Each preprocessing step not only modifies the data but also updates the name of the newly created FMR/STC document, making it easy to recognize which type of preprocessing has been performed.

In addition to preprocessing at the FMR level, there are options to run certain preprocessing steps on the volume time course (VTC) file. The corresponding dialog can be found in the "Analysis" menu ("VTC Data Preprocessing").

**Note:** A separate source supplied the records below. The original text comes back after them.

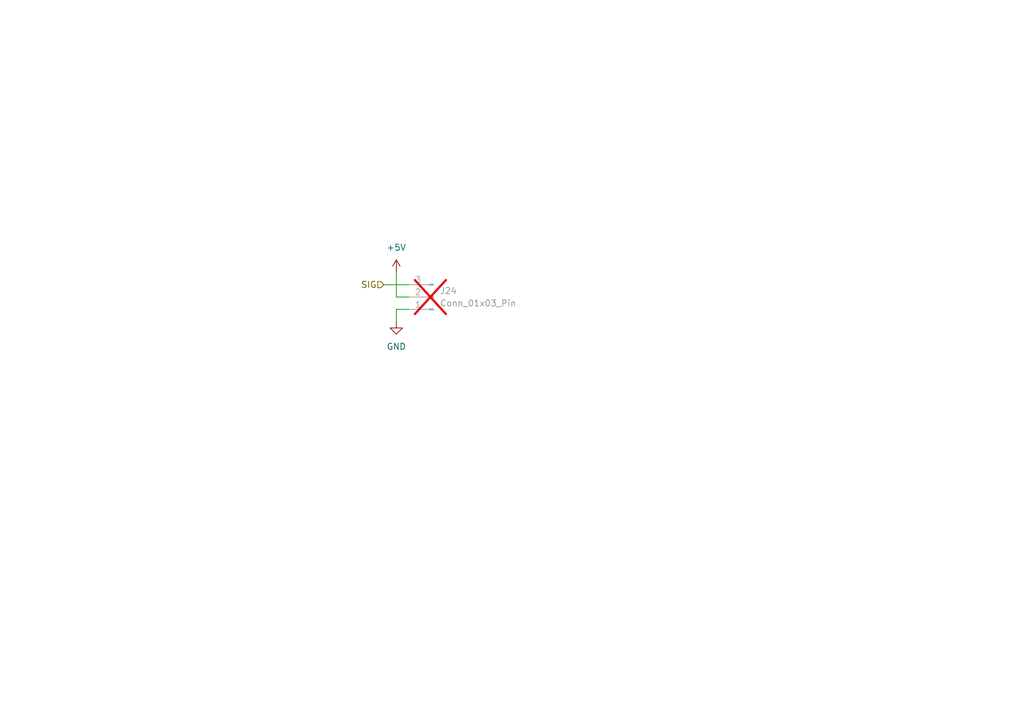
<source format=kicad_sch>
(kicad_sch
	(version 20231120)
	(generator "eeschema")
	(generator_version "8.0")
	(uuid "a05b20a1-effa-4306-84b9-9eb818e90105")
	(paper "A5")
	
	(wire
		(pts
			(xy 81.28 55.88) (xy 81.28 60.96)
		)
		(stroke
			(width 0)
			(type default)
		)
		(uuid "280f5a13-7fbb-4b9b-b37b-07ca36f54871")
	)
	(wire
		(pts
			(xy 81.28 63.5) (xy 83.82 63.5)
		)
		(stroke
			(width 0)
			(type default)
		)
		(uuid "47eb95ac-f885-47e5-94c9-dfe8bafd9ea9")
	)
	(wire
		(pts
			(xy 81.28 60.96) (xy 83.82 60.96)
		)
		(stroke
			(width 0)
			(type default)
		)
		(uuid "48e8f7b9-6401-4b45-892c-bf1903e368a9")
	)
	(wire
		(pts
			(xy 81.28 66.04) (xy 81.28 63.5)
		)
		(stroke
			(width 0)
			(type default)
		)
		(uuid "6e671656-10d6-4575-87af-6c5b8c8f41c8")
	)
	(wire
		(pts
			(xy 78.74 58.42) (xy 83.82 58.42)
		)
		(stroke
			(width 0)
			(type default)
		)
		(uuid "9cd39634-18ab-456f-806e-c4a4d3381140")
	)
	(hierarchical_label "SIG"
		(shape input)
		(at 78.74 58.42 180)
		(fields_autoplaced yes)
		(effects
			(font
				(size 1.27 1.27)
				(thickness 0.1588)
			)
			(justify right)
		)
		(uuid "95526a51-d5c0-44ee-9a4d-c029e5ad7998")
	)
	(symbol
		(lib_id "power:+5V")
		(at 81.28 55.88 0)
		(unit 1)
		(exclude_from_sim no)
		(in_bom yes)
		(on_board yes)
		(dnp no)
		(fields_autoplaced yes)
		(uuid "39f8297b-c51c-4845-9428-1a25e17a82f5")
		(property "Reference" "#PWR0257"
			(at 81.28 59.69 0)
			(effects
				(font
					(size 1.27 1.27)
				)
				(hide yes)
			)
		)
		(property "Value" "+5V"
			(at 81.28 50.8 0)
			(effects
				(font
					(size 1.27 1.27)
				)
			)
		)
		(property "Footprint" ""
			(at 81.28 55.88 0)
			(effects
				(font
					(size 1.27 1.27)
				)
				(hide yes)
			)
		)
		(property "Datasheet" ""
			(at 81.28 55.88 0)
			(effects
				(font
					(size 1.27 1.27)
				)
				(hide yes)
			)
		)
		(property "Description" "Power symbol creates a global label with name \"+5V\""
			(at 81.28 55.88 0)
			(effects
				(font
					(size 1.27 1.27)
				)
				(hide yes)
			)
		)
		(pin "1"
			(uuid "04ebca78-b3b4-4a01-a0b5-cec327e86307")
		)
		(instances
			(project "raven"
				(path "/38b0a34b-2047-47f6-90d7-ccdf77e8e212/7e3f67f4-c7a7-4f15-a62c-4903c0d88b19/48bd910e-1922-4cbf-82c0-63516f836aae"
					(reference "#PWR0257")
					(unit 1)
				)
				(path "/38b0a34b-2047-47f6-90d7-ccdf77e8e212/7e3f67f4-c7a7-4f15-a62c-4903c0d88b19/5f5322a5-6ca6-4329-b225-2e98f5af77fb"
					(reference "#PWR0253")
					(unit 1)
				)
				(path "/38b0a34b-2047-47f6-90d7-ccdf77e8e212/7e3f67f4-c7a7-4f15-a62c-4903c0d88b19/c43efd4d-e310-4bbf-b378-f4ca4f0e12c9"
					(reference "#PWR0251")
					(unit 1)
				)
				(path "/38b0a34b-2047-47f6-90d7-ccdf77e8e212/7e3f67f4-c7a7-4f15-a62c-4903c0d88b19/efc83594-e3fb-499b-a4ad-dd6a5dd5f24e"
					(reference "#PWR0255")
					(unit 1)
				)
			)
		)
	)
	(symbol
		(lib_id "power:GND")
		(at 81.28 66.04 0)
		(unit 1)
		(exclude_from_sim no)
		(in_bom yes)
		(on_board yes)
		(dnp no)
		(fields_autoplaced yes)
		(uuid "9ae53667-504a-4c28-9528-a01b64b1521a")
		(property "Reference" "#PWR0258"
			(at 81.28 72.39 0)
			(effects
				(font
					(size 1.27 1.27)
				)
				(hide yes)
			)
		)
		(property "Value" "GND"
			(at 81.28 71.12 0)
			(effects
				(font
					(size 1.27 1.27)
				)
			)
		)
		(property "Footprint" ""
			(at 81.28 66.04 0)
			(effects
				(font
					(size 1.27 1.27)
				)
				(hide yes)
			)
		)
		(property "Datasheet" ""
			(at 81.28 66.04 0)
			(effects
				(font
					(size 1.27 1.27)
				)
				(hide yes)
			)
		)
		(property "Description" "Power symbol creates a global label with name \"GND\" , ground"
			(at 81.28 66.04 0)
			(effects
				(font
					(size 1.27 1.27)
				)
				(hide yes)
			)
		)
		(pin "1"
			(uuid "71ab33f3-bf71-4e7f-b21b-97859dbe0fe1")
		)
		(instances
			(project "raven"
				(path "/38b0a34b-2047-47f6-90d7-ccdf77e8e212/7e3f67f4-c7a7-4f15-a62c-4903c0d88b19/48bd910e-1922-4cbf-82c0-63516f836aae"
					(reference "#PWR0258")
					(unit 1)
				)
				(path "/38b0a34b-2047-47f6-90d7-ccdf77e8e212/7e3f67f4-c7a7-4f15-a62c-4903c0d88b19/5f5322a5-6ca6-4329-b225-2e98f5af77fb"
					(reference "#PWR0254")
					(unit 1)
				)
				(path "/38b0a34b-2047-47f6-90d7-ccdf77e8e212/7e3f67f4-c7a7-4f15-a62c-4903c0d88b19/c43efd4d-e310-4bbf-b378-f4ca4f0e12c9"
					(reference "#PWR0252")
					(unit 1)
				)
				(path "/38b0a34b-2047-47f6-90d7-ccdf77e8e212/7e3f67f4-c7a7-4f15-a62c-4903c0d88b19/efc83594-e3fb-499b-a4ad-dd6a5dd5f24e"
					(reference "#PWR0256")
					(unit 1)
				)
			)
		)
	)
	(symbol
		(lib_id "Connector:Conn_01x03_Pin")
		(at 88.9 60.96 180)
		(unit 1)
		(exclude_from_sim no)
		(in_bom yes)
		(on_board yes)
		(dnp yes)
		(uuid "f1d49b53-320e-43ba-bd13-0faf05d6b513")
		(property "Reference" "J24"
			(at 90.17 59.6899 0)
			(effects
				(font
					(size 1.27 1.27)
				)
				(justify right)
			)
		)
		(property "Value" "Conn_01x03_Pin"
			(at 90.17 62.2299 0)
			(effects
				(font
					(size 1.27 1.27)
				)
				(justify right)
			)
		)
		(property "Footprint" "Connector_PinHeader_2.54mm:PinHeader_1x03_P2.54mm_Vertical"
			(at 88.9 60.96 0)
			(effects
				(font
					(size 1.27 1.27)
				)
				(hide yes)
			)
		)
		(property "Datasheet" "~"
			(at 88.9 60.96 0)
			(effects
				(font
					(size 1.27 1.27)
				)
				(hide yes)
			)
		)
		(property "Description" "Generic connector, single row, 01x03, script generated"
			(at 88.9 60.96 0)
			(effects
				(font
					(size 1.27 1.27)
				)
				(hide yes)
			)
		)
		(property "LCSC" "C6332196"
			(at 88.9 60.96 0)
			(effects
				(font
					(size 1.27 1.27)
				)
				(hide yes)
			)
		)
		(pin "2"
			(uuid "0af09046-bfeb-455a-92fe-56876df642ba")
		)
		(pin "1"
			(uuid "bfdd74a5-96aa-45e7-942d-0f23530a425d")
		)
		(pin "3"
			(uuid "0d523f07-3464-4697-8a56-ff3898611237")
		)
		(instances
			(project "raven"
				(path "/38b0a34b-2047-47f6-90d7-ccdf77e8e212/7e3f67f4-c7a7-4f15-a62c-4903c0d88b19/48bd910e-1922-4cbf-82c0-63516f836aae"
					(reference "J24")
					(unit 1)
				)
				(path "/38b0a34b-2047-47f6-90d7-ccdf77e8e212/7e3f67f4-c7a7-4f15-a62c-4903c0d88b19/5f5322a5-6ca6-4329-b225-2e98f5af77fb"
					(reference "J22")
					(unit 1)
				)
				(path "/38b0a34b-2047-47f6-90d7-ccdf77e8e212/7e3f67f4-c7a7-4f15-a62c-4903c0d88b19/c43efd4d-e310-4bbf-b378-f4ca4f0e12c9"
					(reference "J21")
					(unit 1)
				)
				(path "/38b0a34b-2047-47f6-90d7-ccdf77e8e212/7e3f67f4-c7a7-4f15-a62c-4903c0d88b19/efc83594-e3fb-499b-a4ad-dd6a5dd5f24e"
					(reference "J23")
					(unit 1)
				)
			)
		)
	)
)

</source>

The standard settings for preprocessing generally suit most functional data, but in specific cases, it may be helpful to adjust the settings (e.g., changing the reference volume for motion correction or increasing the number of predictors within the high-pass filtering model).

The order in which preprocessing steps are applied to the data can significantly impact the results. The current order of preprocessing steps is selected to work well for most data. 
To change the order of preprocessing steps, users can either manually run the preprocessing steps sequentially by applying each subsequent step to the resulting FMR from the previous step, or they can define the order of preprocessing within a script to automate the process.